In a November 2016 speech at New York University Law School's Program on Corporate Compliance and Enforcement, outgoing SEC Chair Mary Jo White addressed the SEC's recent enforcement strategies. [In part, the speech appears to represent a response to those who have asserted that the SEC has not proceeded aggressively enough in this area in recent years.] In this article, we summarize a few points that may be of particular relevance to the structured products industry. A full copy of the speech may be found at the following link: (https://www.sec.gov/news/speech/chair-whitespeech-new-york-university-111816.html) Enforcement Agenda. Ms. White emphasized the "bold and unrelenting" enforcement agenda that she pursued. She pointed out the SEC's record of enforcement actions, monetary remedies, and the restitution of funds to investors who inappropriately lost money. Use of Data. Ms. White discussed the SEC's increased use of data analytics to detect and investigate misconduct and described the SEC's growing number of in-house analytical tools to examine data. She summarized how these tools supported cases against different individuals and entities. (See also our article above, "SEC Commissioner References Recent RevCon Settlement in Big Data Speech.")
Whistleblowers. Ms. White summarized how whistleblowers have emerged as key sources of significant cases that the SEC has brought. Ms. White expects the SEC's whistleblower program to increase in importance in coming years, and the SEC has attempted to "change corporate attitudes" and to enhance the protection afforded to whistleblowers.
Proceeding Against Individuals. While not referencing any specific cases, Ms. White noted: "Holding individuals liable for wrongdoing is a core pillar of any strong enforcement program. A company, after all, can only act through its employees, and to have a strong deterrent effect on market participants, it is absolutely critical that responsible individuals be charged and that we pursue the evidence as high as it can take us...the Commission's actions over the past three plus years show the priority that we are placing on establishing individual liability."

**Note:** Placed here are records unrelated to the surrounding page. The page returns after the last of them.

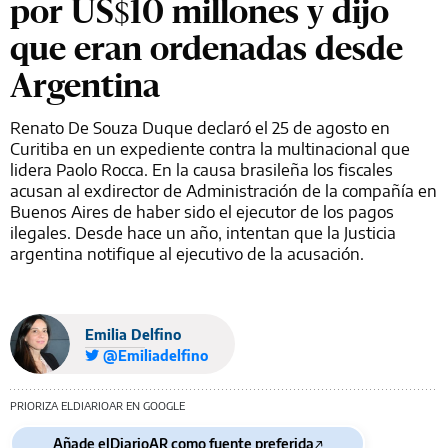
por US$10 millones y dijo
que eran ordenadas desde
Argentina
Renato De Souza Duque declaró el 25 de agosto en
Curitiba en un expediente contra la multinacional que
lidera Paolo Rocca. En la causa brasileña los fiscales
acusan al exdirector de Administración de la compañía en
Buenos Aires de haber sido el ejecutor de los pagos
ilegales. Desde hace un año, intentan que la Justicia
argentina notifique al ejecutivo de la acusación.
Emilia Delfino
@Emiliadelfino
PRIORIZA ELDIARIOAR EN GOOGLE
Añade elDiarioAR como fuente preferida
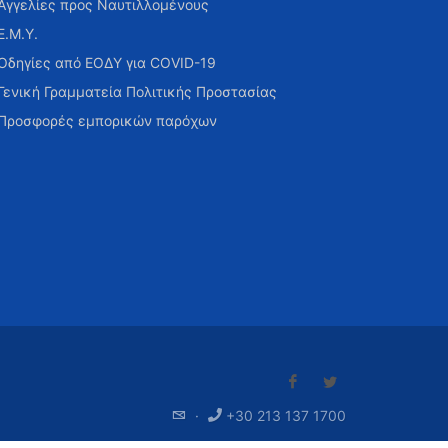
Αγγελίες προς Ναυτιλλομένους
Ε.Μ.Υ.
Οδηγίες από ΕΟΔΥ για COVID-19
Γενική Γραμματεία Πολιτικής Προστασίας
Προσφορές εμπορικών παρόχων
·
+30 213 137 1700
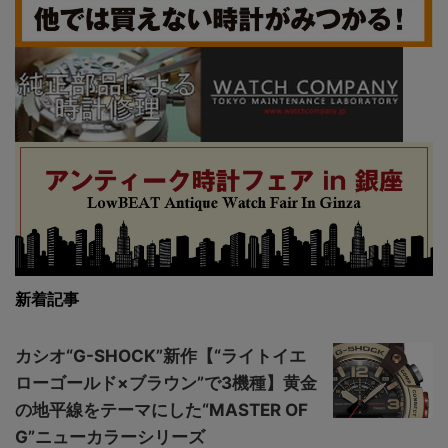
新着記事
カシオ“G-SHOCK”新作【“ライトイエ
ローゴールド×ブラウン”で3機種】黄金
の地平線をテーマにした“MASTER OF
G”ニューカラーシリーズ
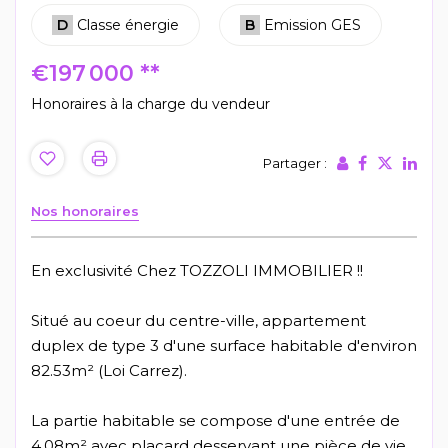
D
Classe énergie
B
Emission GES
€197 000
**
Honoraires à la charge du vendeur
Partager :
Nos honoraires
En exclusivité Chez TOZZOLI IMMOBILIER !!
Situé au coeur du centre-ville, appartement
duplex de type 3 d'une surface habitable d'environ
82.53m² (Loi Carrez).
La partie habitable se compose d'une entrée de
4.08m² avec placard desservant une pièce de vie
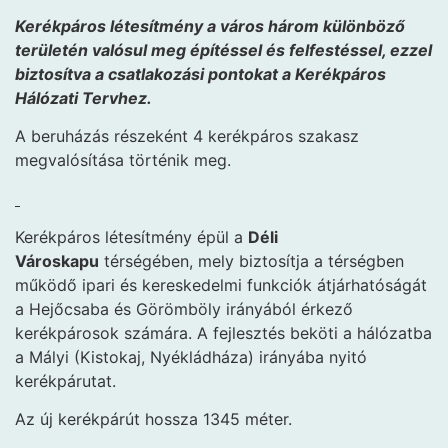
Kerékpáros létesítmény a város három különböző
területén valósul meg építéssel és felfestéssel, ezzel
biztosítva a csatlakozási pontokat a Kerékpáros
Hálózati Tervhez.
A beruházás részeként 4 kerékpáros szakasz
megvalósítása történik meg.
Kerékpáros létesítmény épül a
Déli
Városkapu
térségében, mely biztosítja a térségben
működő ipari és kereskedelmi funkciók átjárhatóságát
a Hejőcsaba és Görömböly irányából érkező
kerékpárosok számára. A fejlesztés beköti a hálózatba
a Mályi (Kistokaj, Nyékládháza) irányába nyitó
kerékpárutat.
Az új kerékpárút hossza 1345 méter.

However, Ms. White also noted that in certain areas, such as improper sales and disclosure practices of complex products at major financial institutions, it has been much more difficult to hold senior executives responsible; for example, those senior officers are often not directly involved in the relevant activities. Ms. White noted the principles behind the laws of certain non-U.S. jurisdictions, in particular the U.K.'s "Senior Manager Regime"; this statute is designed to incentivize executives and other senior managers to take greater responsibility for the actions of the employees that they supervise. This regulation makes it easier for the authorities to hold more individuals accountable for offenses that occur in areas of the executives' responsibilities, even if the executive is not involved in the misconduct, does not know about it, and does not directly supervise the offending employees. This regulatory framework can hold these executives liable if they did not take "reasonable steps" to prevent the relevant misconduct. Ms. White encouraged the United States to follow developments under this type of statute and what it may teach about potential changes to the U.S. regulatory regime to encourage better compliance with applicable laws.